EXTRACT >>
________

* Brazil's weekend rain fails to quell concern over dryness

* CBOT corn trades near unchanged

* Wheat futures push higher on demand hopes

(Recasts with U.S. trading, adds analyst comments, updates prices, changes byline and dateline, previous PARIS/SINGAPORE)

CHICAGO, Nov 21 (Reuters) - U.S. soybean futures found support on Tuesday as Brazil's torrid, crop-threatening weather conditions remained a prime worry for the market, despite rains over the last couple of days.

Chicago Board of Trade wheat also rose, while corn was nearly flat.

The most-active soybean contract on the Chicago Board of Trade (CBOT) was up 0.15% at $13.69-1/4 a bushel at 11:10 a. CST (1710 GMT).

Rain during the last few days in Brazil, the top global soybean exporter, was not nearly enough to abate market worries regarding the potential that the long-term brutally hot weather will menace crops, analysts said.

________

RECORDED INFORMATION >>
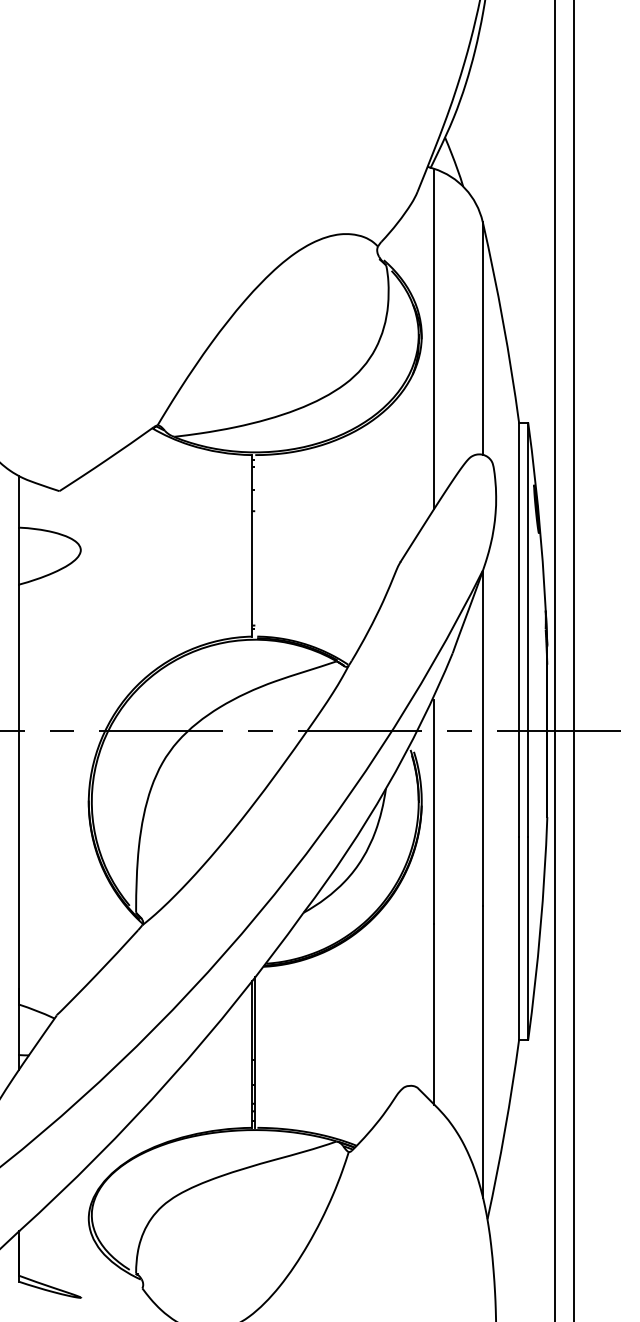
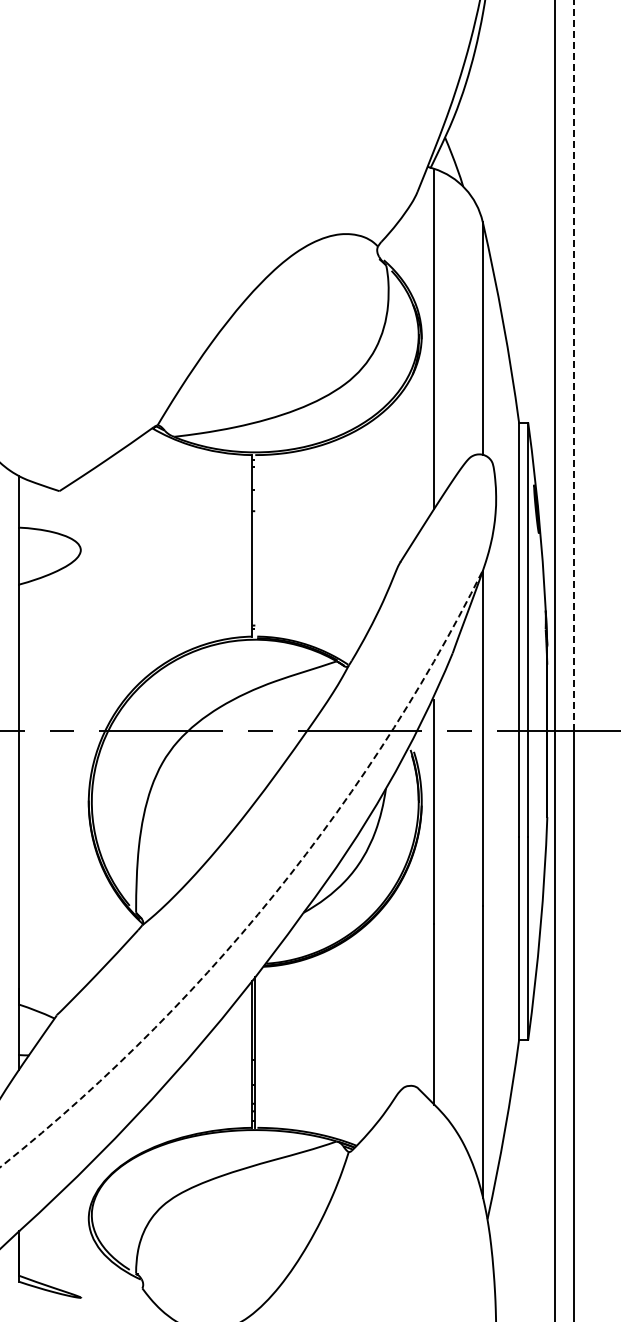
line at (573, 365): solid -> dashed
arc at (273, 895): solid -> dashed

________

TASKS TO COMPLETE >>
A - Which crops have futures prices mentioned in the grain market report?
B - Copy the grain market report word for word between "(Recasts with U.S." and "was nearly flat.", inclusive.
Answer from the grain market report alone.

SOLUTION LIST >>
A - Soybeans, corn, wheat

B -
(Recasts with U.S. trading, adds analyst comments, updates prices, changes byline and dateline, previous PARIS/SINGAPORE)

CHICAGO, Nov 21 (Reuters) - U.S. soybean futures found support on Tuesday as Brazil's torrid, crop-threatening weather conditions remained a prime worry for the market, despite rains over the last couple of days.

Chicago Board of Trade wheat also rose, while corn was nearly flat.